#### Activité:
Veuillez transcrire à l'identique le passage du texte sur l'abstention à l'élection présidentielle américaine qui commence aux mots « Comment expliquer cette » et s'arrête après « vote, ou pas ? ».

#### Texte du document:
■ ■ ■ ■ ■ ■ ■

Comment expliquer cette démobilisation ? Partons d’abord d’un constat : l’abstention, plus forte qu’en 2020. La victoire de Donald Trump, c’est surtout la défaite de Kamala Harris. Autrement dit, si le candidat républicain l’emporte dans le vote populaire, il n’a guère progressé en quatre ans : sans doute environ deux millions de voix ; en revanche, la candidate démocrate en aura perdu près de huit millions. C’est dire qu’une fois encore, comme je l’écrivais en 2016 au lendemain de la défaite d’Hillary Clinton, « c’est l’abstention, imbécile ! »

Qui vote quoi, mais aussi qui vote, ou pas ?

Les sondages de sortie des urnes peuvent ainsi être trompeurs : par définition, ils portent en effet sur les votants. On compare donc des pourcentages, et non des chiffres absolus. D’ordinaire, les femmes, plus nombreuses, votent plus que les hommes. Ont-elles moins voté qu’en 2020 ? Que leur moindre soutien à la candidate démocrate, en proportion, s’explique par les chiffres absolus, ou pas, il faut l’analyser.

Les femmes ne sont pas définies seulement par des sujets classés comme féminins, tels que l’avortement. « Pour beaucoup de femmes, c’est l’économie », explique Debbie Walsh, directrice du Center for American Women and Politics à l’université Rutgers. « Les femmes gagnent moins que les hommes, et donc épargnent moins pour leur retraite. Leurs emplois sont davantage précaires, elles vivent plus longtemps, jonglent entre famille et travail différemment des hommes, et ainsi dépendent davantage, maintenant ou potentiellement, d’une protection sociale garantie par l’État. »

C’est la raison pour laquelle, depuis longtemps, les électrices votent plus pour les démocrates. D’ailleurs, depuis le tournant des années 2000, qui coïncide avec la droitisation du parti républicain, les femmes sont plus nombreuses qu’avant à se déclarer liberal, c’est-à-dire de gauche, et cette tendance redouble à la fois chez les plus jeunes (une augmentation d’un tiers, pour arriver à 40 % en 2023) et les plus âgées (de 14 à 25 %). L’écart avec les hommes s’est creusé. C’est particulièrement net chez les 18-29 ans : les jeunes hommes sont seulement 25 % à se dire liberal, les jeunes femmes 40 %. Cette tendance n’est pas propre aux États-Unis : on la retrouve chez les jeunes de nombreux pays, de l’Europe (Allemagne, Royaume-Uni) à l’Asie (Chine et plus encore Corée du Sud) : « Dans tous les continents, un fossé idéologique s’est ouvert entre les jeunes hommes et femmes. »

■ ■ ■ ■ ■ ■ ■

#### Données fournies:
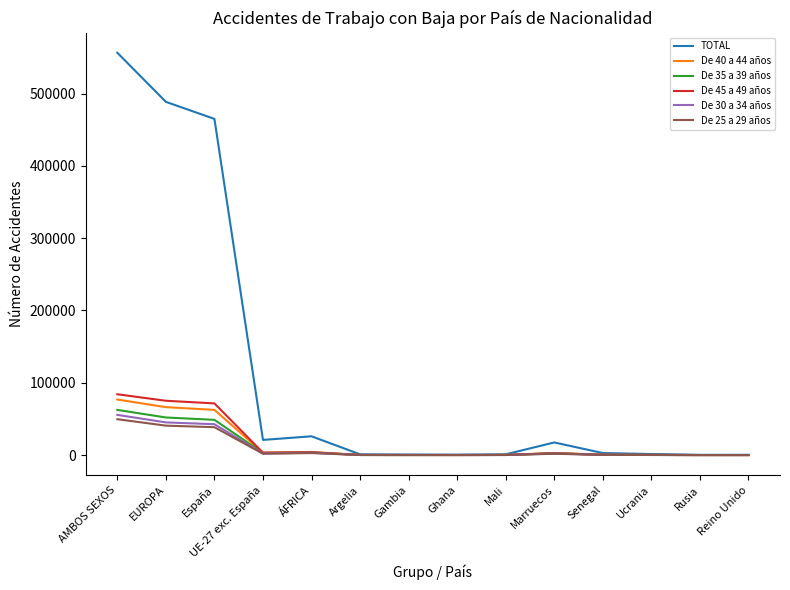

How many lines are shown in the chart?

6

■ ■ ■ ■ ■ ■ ■

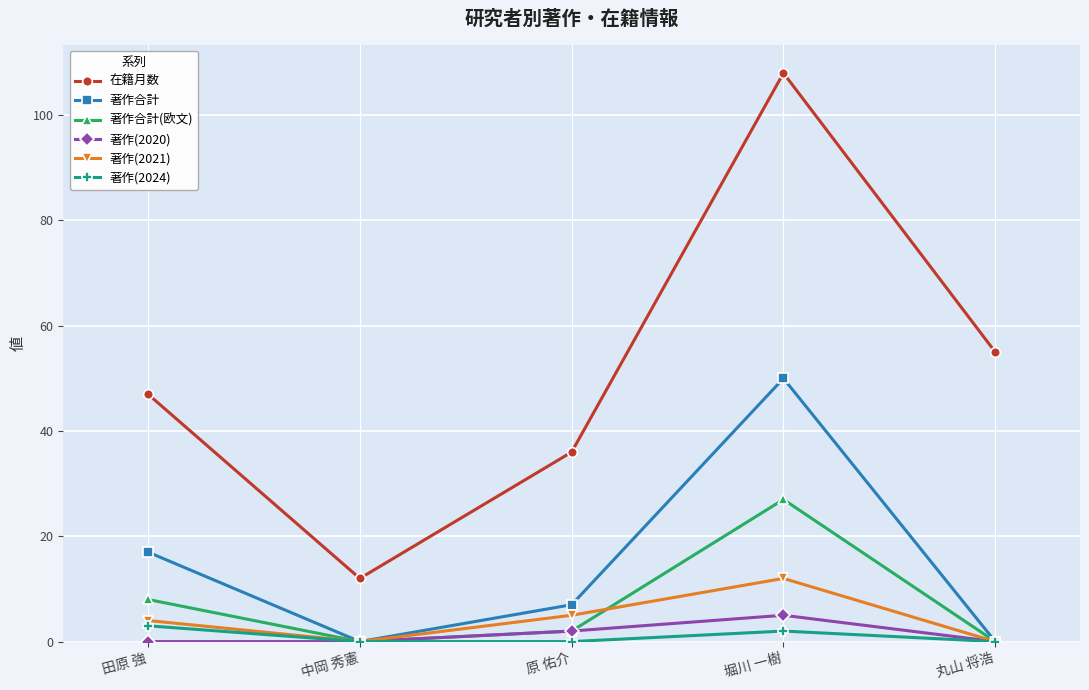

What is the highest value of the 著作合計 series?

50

■ ■ ■ ■ ■ ■ ■

#### Réponse:
Comment expliquer cette démobilisation ? Partons d’abord d’un constat : l’abstention, plus forte qu’en 2020. La victoire de Donald Trump, c’est surtout la défaite de Kamala Harris. Autrement dit, si le candidat républicain l’emporte dans le vote populaire, il n’a guère progressé en quatre ans : sans doute environ deux millions de voix ; en revanche, la candidate démocrate en aura perdu près de huit millions. C’est dire qu’une fois encore, comme je l’écrivais en 2016 au lendemain de la défaite d’Hillary Clinton, « c’est l’abstention, imbécile ! »

Qui vote quoi, mais aussi qui vote, ou pas ?